A hundred of you served honorably in our military forces – thank you. Thirty-six percent of you come from countries across the globe – and you speak dozens of languages. More than a quarter of you are first-gen students and 10 percent already have Trojans in the family.

The good news is that you’re now formally part of the Trojan Family. It’s lifelong and worldwide. Compassion, caring, and building community are at the heart of the Trojan spirit.

So, now, as presidents like to do – I’ll offer five small pieces of advice.

Number one is a recap, but I think it bears repeating: a “first impression” is just that. When new information presents itself – and it always does – be ready, and willing, to evolve your thinking.

Second, movement is medicine.Studies done right here at USC confirm that the best way to think creatively on a problem – or just to get yourself out of the inevitable ruts we all face – is to move your body. Work at a standing desk or join a club sport. LA is a unique place where you can quickly get out in nature for a hike – my favorite way to decompress – or just walk around our beautiful campuses. Bottom line: you have to keep moving to keep growing.

Third, play your own game. Social media is a wonderful way we connect with others. But it can also encourage us to compare ourselves to our peers – or even celebrities – in sometimes unhealthy ways. When you play your own game, you measure progress against your own timetable and values. We each face struggles – some seen, and many unseen. I encourage you to give grace to those whose journeys you can’t fully understand while figuring out what works for you, what lifts you up, and what inspires you and you alone – every step of the way.

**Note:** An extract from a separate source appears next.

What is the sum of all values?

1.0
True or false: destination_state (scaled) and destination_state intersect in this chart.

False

Fourth, when you get knocked down – get right back up! Again and again and again. And again some more.

And finally, savor each and every moment. As the saying goes, how we spend our days is quite literally how we spend our lives. My hope for you is that your days at USC are filled with wonder, excitement, and curiosity so you can create the most joyful – and the most fulfilling – journey possible.

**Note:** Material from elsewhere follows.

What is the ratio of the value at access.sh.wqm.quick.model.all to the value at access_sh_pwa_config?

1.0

I look out at your smiling faces, and I know you’re on the cusp of something wonderful. So let’s get on with the show.  

***

[Following Provost Andrew Guzman’s official welcome to the incoming class, President Folt concluded the event.]

Thank you, Andrew, for your warm welcome to our newest students, and thank you to all our amazing speakers – you were fantastic and inspirational.

Now, everyone, let’s offer a huge thank you to all the people who’ve helped you get here: parents, teachers, mentors, faculty, staff, coaches, and alumni. They’ve been the bedrock of your support for years, and they are going to love watching your journey. Thank you!

We also owe tremendous appreciation to our events, facilities, and maintenance teams who have worked hard to make this a moment to remember. Let’s thank them for making this day so special and for keeping our campuses so beautiful every day.  

And to everyone here supporting our newest Trojans: we’re grateful for everything you do, and for giving our students the chance to realize their promise, while being open to building new opportunities for themselves – and others around them.

New students: congratulations again and welcome to your new home! Not to be too heavy, but we need you, society needs you – and your beginner’s minds – because you’re the ones who will build a new future, a sustainable and peaceful world that we need.

I want you to leave here this morning with three things. First, a feeling of wonder and excitement. Second, a deep sense of gratitude for the people who have helped you personally, as well as the generations of Trojans whose generosity has created the resources, scholarships, and opportunities you’ll fully enjoy. And third, an understanding of the responsibility you now have to care for others here with you, and for the communities who surround our campuses – and to uphold the ethical standards we expect.

And I, and our talented faculty and staff, can’t wait to see what you’ll do next. Congratulations new Trojans and together let’s give it a good – Fight On!